Sept. 15 (Bloomberg) -- Brazil’s real snapped a nine-day losing streak after European leaders’ pledge to support Greece and lend to euro-area banks spurred optimism policy makers will contain the region’s debt crisis.
The real rose 0.4 percent to 1.7069 per dollar at 5 p.m. in New York, interrupting its longest losing streak since 2005. The currency has lost 6.9 percent this month.
The real and the euro gained as global stocks rebounded after Chancellor Angela Merkel and President Nicolas Sarkozy said late yesterday that they’re “convinced” Greece will stay in the euro area. The European Central Bank coordinated with international policy makers to lend dollars to help credit constrained banks, while China offered to buy euro bonds from countries involved in the sovereign debt crisis. Greece also signaled Arab investors may invest in the country.
“The market is getting better today,” said Marco Freire, chief investment officer for fixed income at Franklin Templeton Investimentos, which manages $1 billion of assets in Brazil. “China investing in Italy, the Middle East in Greece, and Germany and France saying they will free up money, you have various things helping the market to improve.”
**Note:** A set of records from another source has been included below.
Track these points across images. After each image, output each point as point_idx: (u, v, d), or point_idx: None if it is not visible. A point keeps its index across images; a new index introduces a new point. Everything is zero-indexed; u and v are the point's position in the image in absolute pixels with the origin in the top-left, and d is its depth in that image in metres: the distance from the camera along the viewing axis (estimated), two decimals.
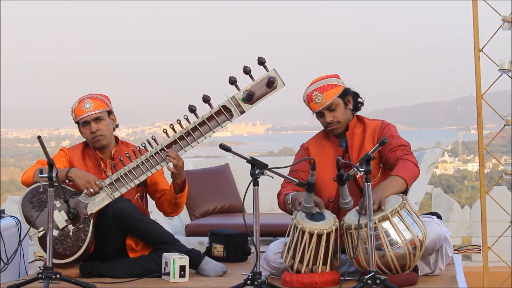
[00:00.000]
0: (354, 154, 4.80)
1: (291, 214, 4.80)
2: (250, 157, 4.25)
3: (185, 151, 4.97)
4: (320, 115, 4.85)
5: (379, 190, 4.46)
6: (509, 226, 5.68)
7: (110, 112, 5.23)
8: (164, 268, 4.94)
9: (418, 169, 4.63)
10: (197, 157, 9.01)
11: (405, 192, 4.64)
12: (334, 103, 4.80)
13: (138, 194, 5.24)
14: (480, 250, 6.12)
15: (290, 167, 4.84)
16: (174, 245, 5.10)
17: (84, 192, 4.95)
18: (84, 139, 5.32)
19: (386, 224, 4.37)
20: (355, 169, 4.15)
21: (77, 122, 5.21)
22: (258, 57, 4.71)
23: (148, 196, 5.38)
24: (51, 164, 4.46)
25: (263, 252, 4.85)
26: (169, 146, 4.94)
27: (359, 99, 4.96)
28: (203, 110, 4.89)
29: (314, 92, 4.80)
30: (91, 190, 4.93)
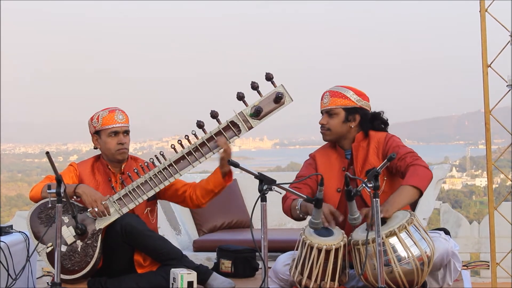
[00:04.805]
0: (358, 166, 4.79)
1: (296, 220, 4.79)
2: (258, 172, 4.24)
3: (193, 167, 4.97)
4: (321, 114, 4.88)
5: (387, 204, 4.44)
6: None
7: None
8: (172, 283, 4.93)
9: (430, 172, 4.58)
10: (205, 172, 9.00)
11: (420, 197, 4.60)
12: (335, 111, 4.81)
13: (149, 208, 5.24)
14: (488, 266, 6.11)
15: (296, 175, 4.87)
16: (182, 261, 5.09)
17: (88, 211, 4.95)
18: (95, 154, 5.31)
19: (393, 240, 4.34)
20: (363, 185, 4.13)
21: (97, 132, 5.19)
22: (266, 72, 4.72)
23: (157, 211, 5.37)
24: (59, 180, 4.46)
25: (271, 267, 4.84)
26: (177, 161, 4.94)
27: (379, 124, 4.91)
28: (211, 126, 4.90)
29: (327, 93, 4.86)
30: (96, 209, 4.93)
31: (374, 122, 4.89)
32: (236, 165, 4.36)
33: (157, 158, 4.97)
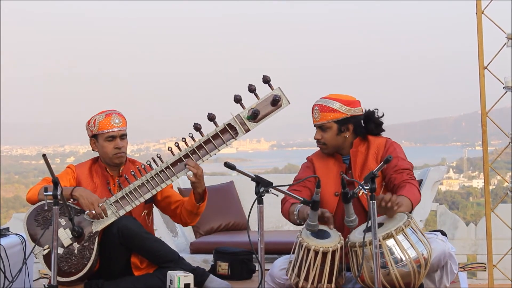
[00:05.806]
0: (357, 171, 4.79)
1: (293, 224, 4.78)
2: (255, 175, 4.23)
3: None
4: (315, 128, 4.87)
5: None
6: None
7: None
8: (169, 286, 4.93)
9: (420, 195, 4.64)
10: None
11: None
12: (327, 126, 4.80)
13: (146, 211, 5.24)
14: (485, 267, 6.11)
15: (295, 178, 4.86)
16: (179, 263, 5.09)
17: (86, 213, 4.94)
18: (93, 156, 5.31)
19: (390, 242, 4.34)
20: (360, 187, 4.13)
21: (94, 135, 5.19)
22: (263, 75, 4.71)
23: (154, 212, 5.37)
24: (56, 182, 4.45)
25: (268, 270, 4.83)
26: (174, 164, 4.94)
27: (373, 126, 4.89)
28: (208, 128, 4.90)
29: (316, 107, 4.84)
30: (93, 212, 4.92)
31: (368, 125, 4.88)
32: (233, 168, 4.36)
33: (154, 160, 4.97)
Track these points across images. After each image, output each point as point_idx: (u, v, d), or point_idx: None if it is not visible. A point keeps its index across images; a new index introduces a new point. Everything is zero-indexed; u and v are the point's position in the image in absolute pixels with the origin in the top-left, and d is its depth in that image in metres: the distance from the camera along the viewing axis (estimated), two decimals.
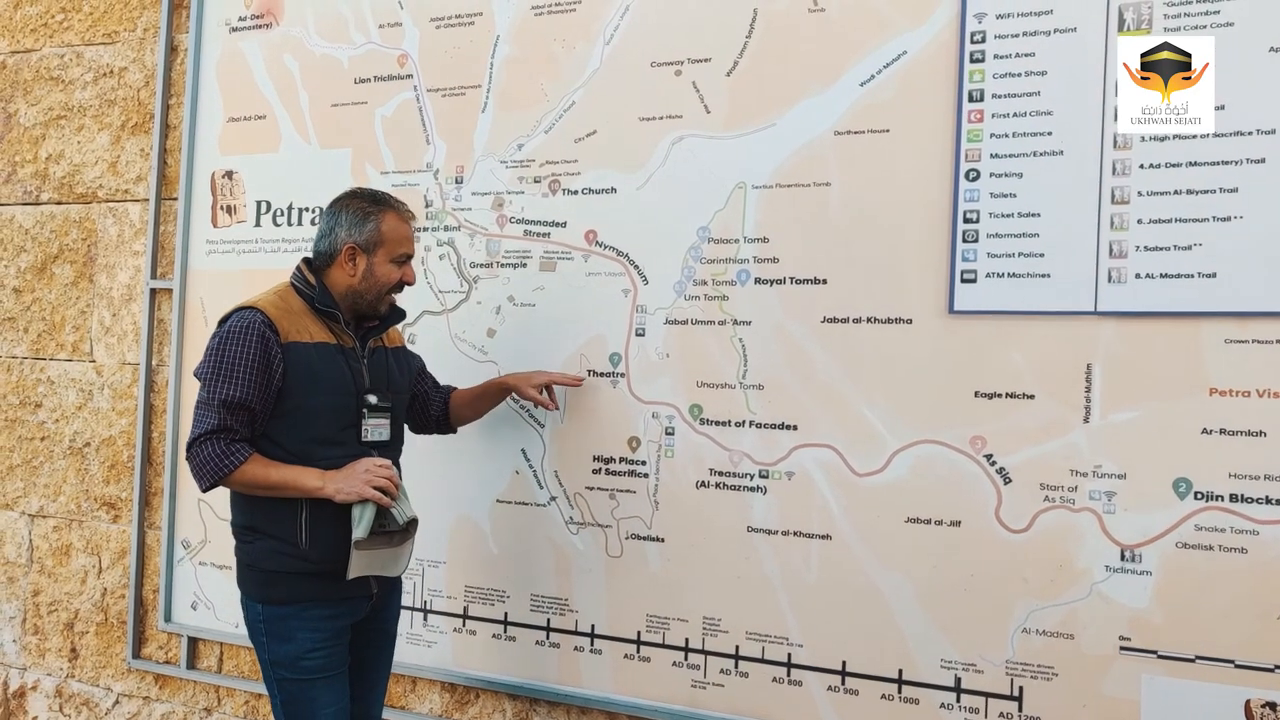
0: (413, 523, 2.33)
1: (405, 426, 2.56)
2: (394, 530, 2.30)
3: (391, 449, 2.44)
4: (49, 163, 3.64)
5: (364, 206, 2.35)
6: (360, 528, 2.22)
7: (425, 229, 2.96)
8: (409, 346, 2.78)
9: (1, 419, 3.71)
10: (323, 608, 2.29)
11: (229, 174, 3.27)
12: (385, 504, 2.25)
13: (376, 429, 2.37)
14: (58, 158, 3.62)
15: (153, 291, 3.41)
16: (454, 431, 2.75)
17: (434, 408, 2.67)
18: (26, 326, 3.68)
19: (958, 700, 2.36)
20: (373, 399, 2.36)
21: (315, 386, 2.26)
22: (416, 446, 2.84)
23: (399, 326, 2.57)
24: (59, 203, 3.63)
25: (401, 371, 2.51)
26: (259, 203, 3.21)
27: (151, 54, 3.48)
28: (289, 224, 3.15)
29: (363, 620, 2.41)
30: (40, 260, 3.66)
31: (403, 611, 2.93)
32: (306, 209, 3.13)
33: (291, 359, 2.24)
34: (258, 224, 3.21)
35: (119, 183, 3.52)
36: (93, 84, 3.58)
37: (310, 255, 2.41)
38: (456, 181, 2.93)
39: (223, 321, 2.29)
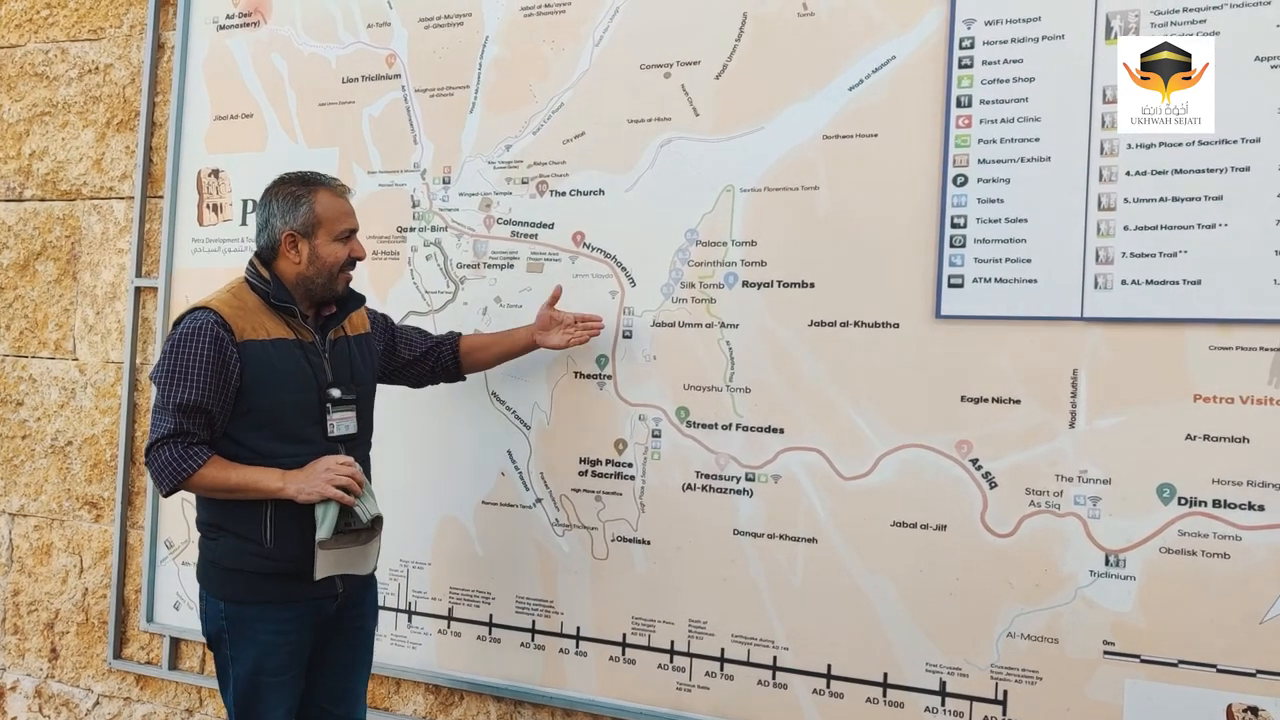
0: (377, 520, 2.29)
1: (373, 418, 2.49)
2: (360, 529, 2.26)
3: (359, 441, 2.40)
4: (33, 159, 3.61)
5: (293, 190, 2.29)
6: (324, 528, 2.18)
7: (412, 229, 2.95)
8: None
9: None
10: (285, 609, 2.27)
11: (215, 172, 3.25)
12: (348, 503, 2.21)
13: (342, 422, 2.32)
14: (42, 154, 3.60)
15: (137, 290, 3.39)
16: (462, 379, 2.71)
17: (419, 352, 2.62)
18: (9, 324, 3.65)
19: (942, 704, 2.37)
20: (335, 393, 2.31)
21: (275, 384, 2.23)
22: (402, 446, 2.84)
23: (362, 310, 2.51)
24: (43, 199, 3.60)
25: (365, 360, 2.46)
26: (245, 201, 3.19)
27: (138, 51, 3.46)
28: None
29: (333, 618, 2.37)
30: (23, 257, 3.63)
31: (387, 613, 2.92)
32: None
33: (247, 358, 2.21)
34: (244, 223, 3.19)
35: (104, 180, 3.50)
36: (78, 80, 3.55)
37: (256, 252, 2.35)
38: (444, 182, 2.92)
39: (177, 323, 2.25)
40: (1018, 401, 2.31)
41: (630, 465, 2.68)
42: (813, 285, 2.50)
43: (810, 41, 2.52)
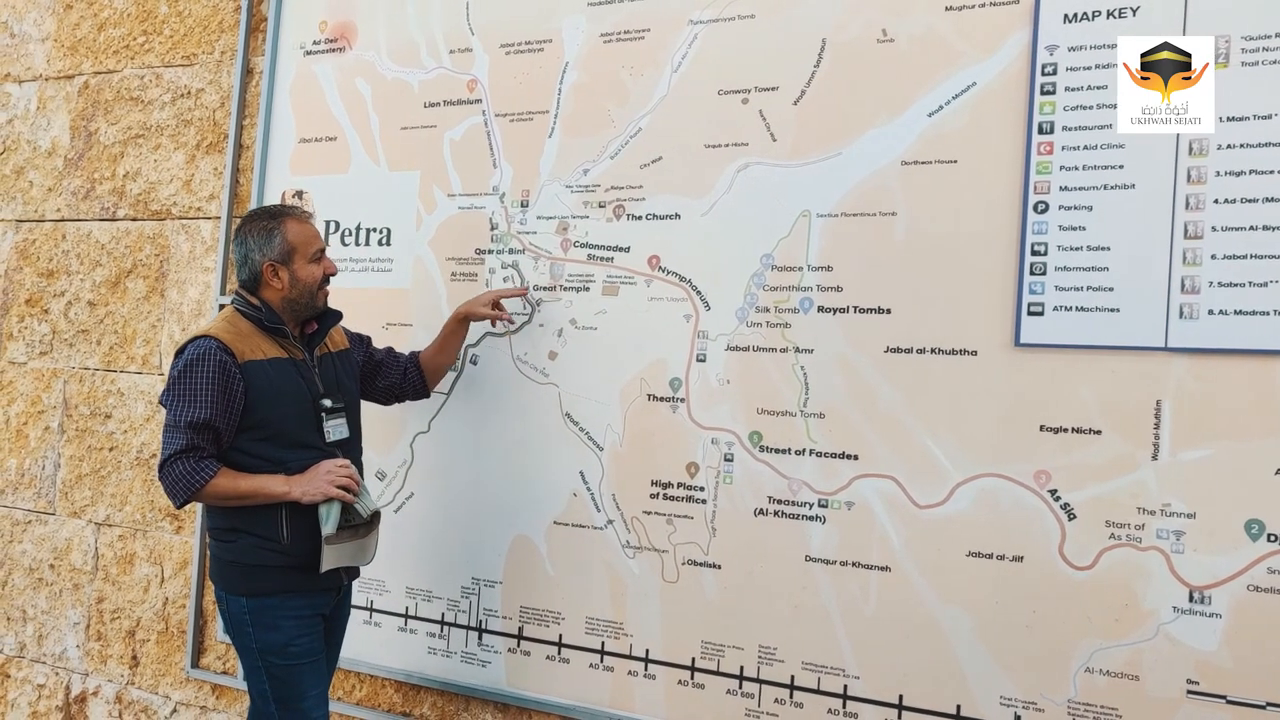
0: (376, 515, 2.56)
1: (361, 424, 2.71)
2: (359, 524, 2.50)
3: (352, 444, 2.62)
4: (126, 180, 3.73)
5: (265, 225, 2.50)
6: (329, 524, 2.41)
7: (490, 251, 2.99)
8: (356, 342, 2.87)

Yields on most interest-rate futures contracts maturing through January 2014 declined after unemployment claims in the U.S. unexpectedly rose last week, highlighting concerns the global economic recovery is faltering.
Yields on the futures contract due in January 2013 fell six basis points, or 0.06 percentage point, to 10.72 percent.
Applications for U.S. unemployment benefits unexpectedly rose last week to the highest level since the end of June, underscoring the risk of further weakness in the labor market. Jobless claims climbed by 11,000 to 428,000 in the week ended Sept. 10, figures from the Labor Department showed today in Washington. Economists surveyed by Bloomberg News projected a drop in claims to 411,000, according to the median forecast.
“The data in general coming out of the U.S. is weak,” said Newton Rosa, chief economist at Sul America Investimentos in Sao Paulo. “This keeps the door open for new interest-rate cuts.”